3
votes

One of the challenges I see over and over again is a company with an existing website wants to integrate a Content Management System. Are there standard approaches/techniques for doing this that keep the existing website but allow certain pages or content snippets to be driven by the CMS?

For example let's say you have a Rails website that currently has the about us, jobs, and press-release pages hardcoded as well as a newsticker on the homepage. You want to move those pages into a CMS (such as Radiant) while re-using the current site layout. In other words if I make a change to the site header in app/views/layouts/application.html.haml it should then also be reflected in the CMS managed pages. How do you go about effectively letting a CMS like Radiant manage certain pages on your existing website?

1
Refinery CMS and Rich CMS seem to offer something like this but it still seems like there's a gap in the market for this!ToddH

1 Answers

1
votes

I have only worked with Radiant where it manages the whole site. We have also set up a blog at a particular URL (running Wordpress) by configuring the web server to pass certain requests to Wordpress and the rest to Radiant. If you have custom functionality you want to use within Radiant, it has an "Extensions" architecture. If you want to move your pages into Radiant and share layout bits, you can define a layout with your layout markup, then each "Page" you create in Radiant requires that you specify a layout for it.

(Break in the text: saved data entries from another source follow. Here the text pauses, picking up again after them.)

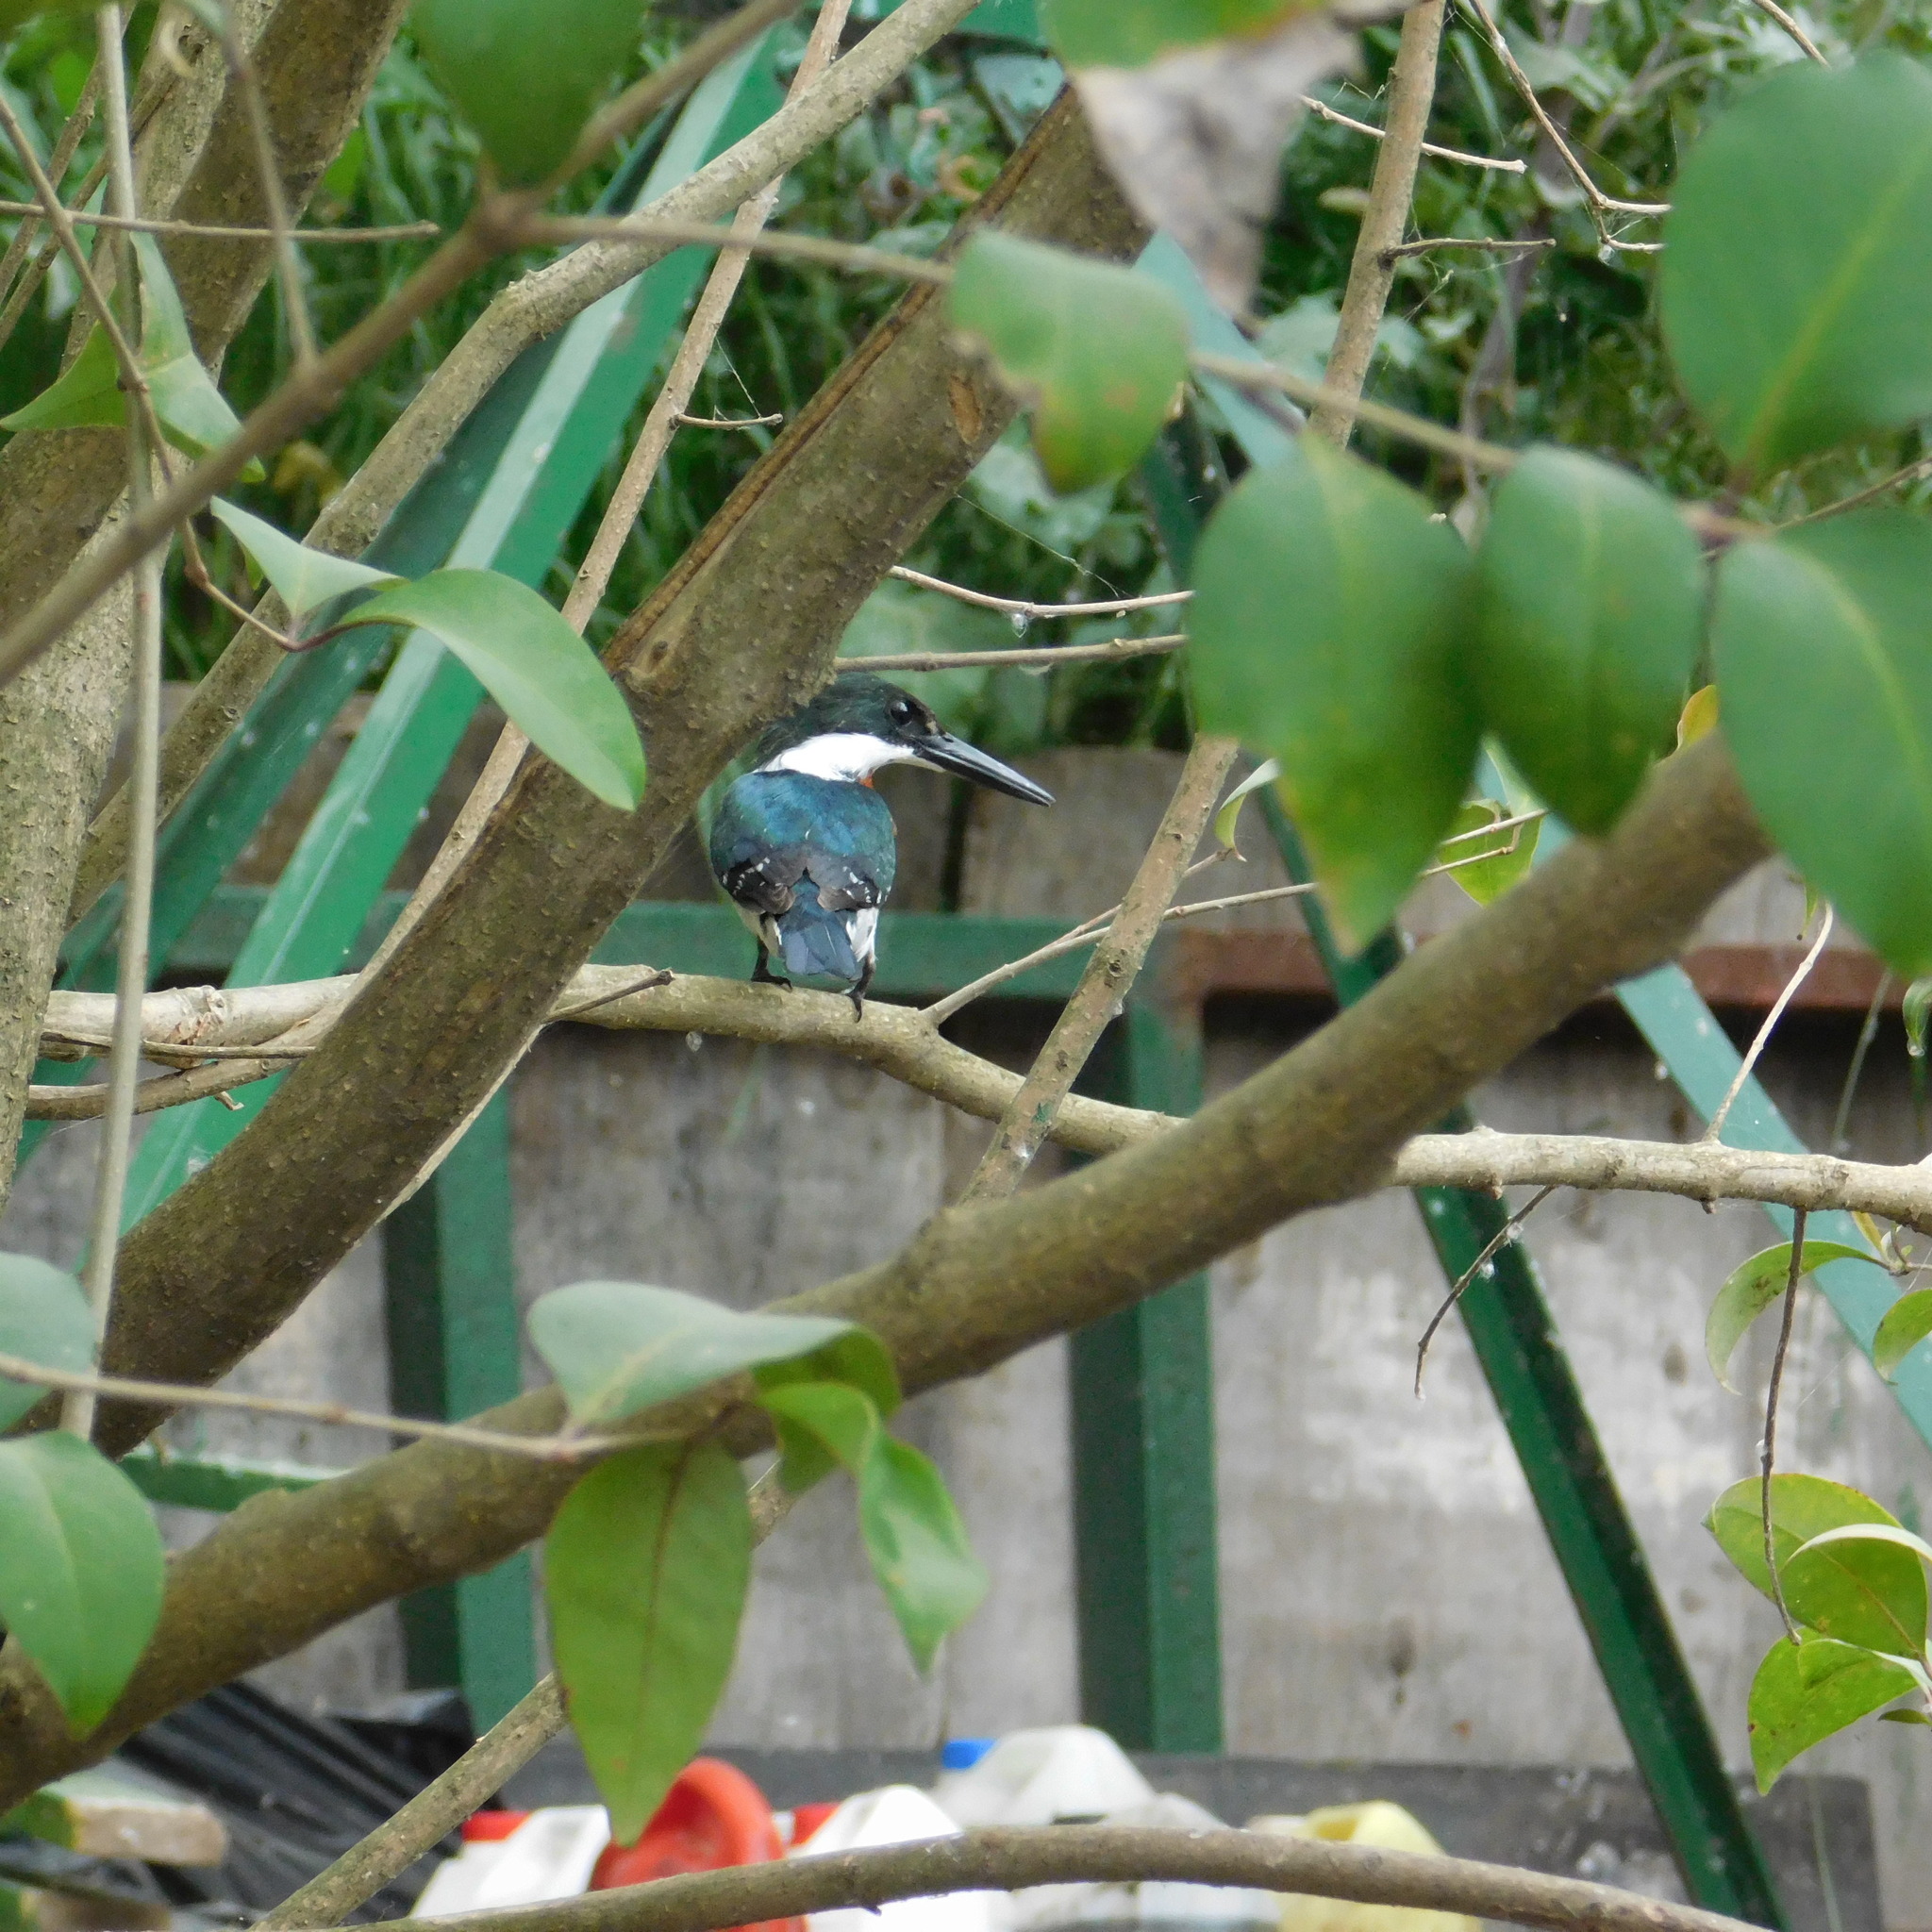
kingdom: Animalia
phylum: Chordata
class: Aves
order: Coraciiformes
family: Alcedinidae
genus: Chloroceryle
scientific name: Chloroceryle americana
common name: Green kingfisher
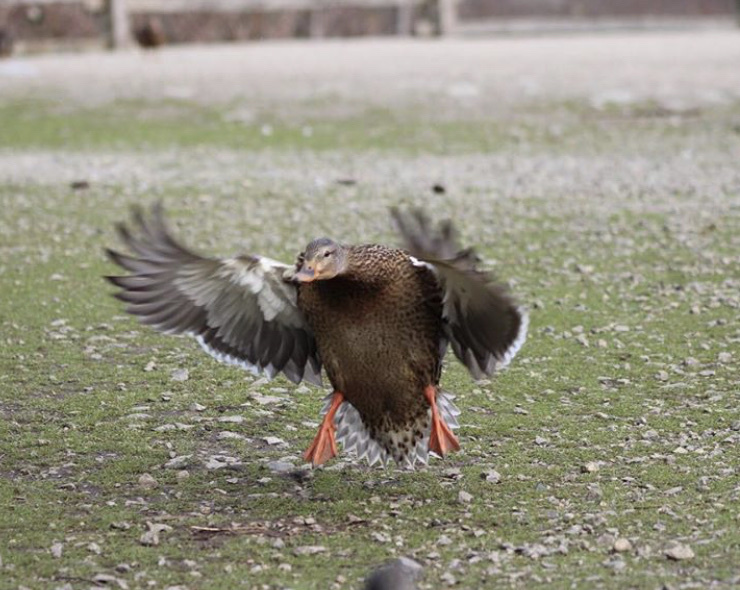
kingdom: Animalia
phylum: Chordata
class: Aves
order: Anseriformes
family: Anatidae
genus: Anas
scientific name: Anas platyrhynchos
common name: Mallard
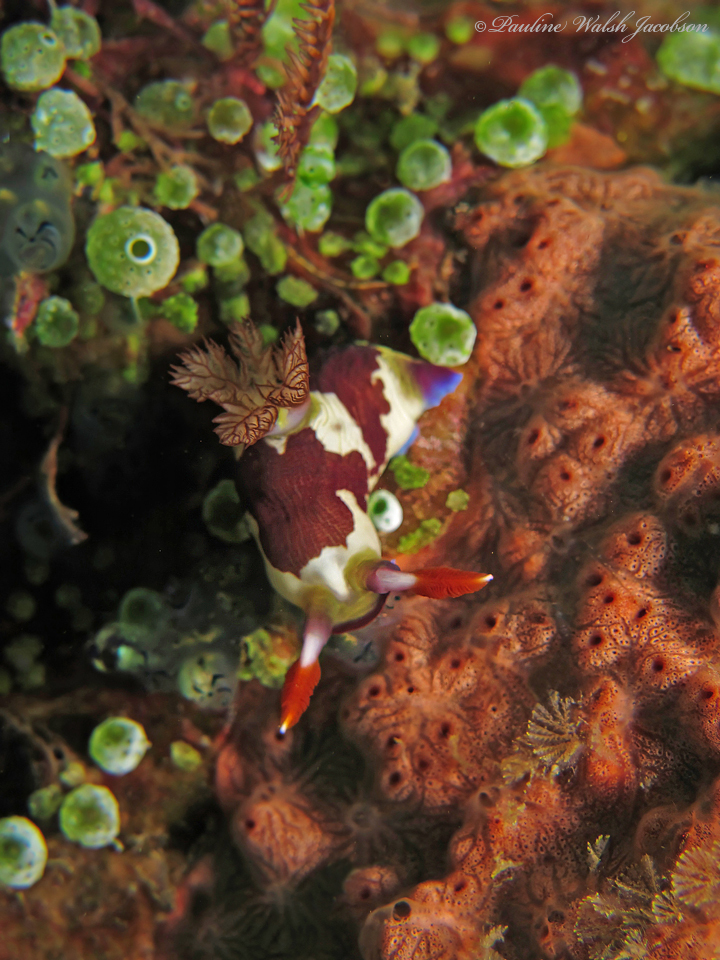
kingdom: Animalia
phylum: Mollusca
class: Gastropoda
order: Nudibranchia
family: Polyceridae
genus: Nembrotha
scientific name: Nembrotha chamberlaini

If you are trying to share a Rails application layout file and have Radiant know about it, I'm not sure that is possible. Typically a CMS is deployed so non-programmers can edit content on public-facing web pages, in my experience these pages often serve the marketing function of an application that may be powered by Rails. If the public marketing web page also happens to have the same markup as the application, I'd copy and paste the HTML into Radiant. Typically these public marketing pages have a specific design and are not intended to be as flexible with the content they display as Rails application layout (with arbitrary controllers etc.).

To get started with your public pages, you can either create static HTML pages in your Rails app public directory, or create a controller and views (in its corresponding directory) that can share a layout (about, contact, etc.).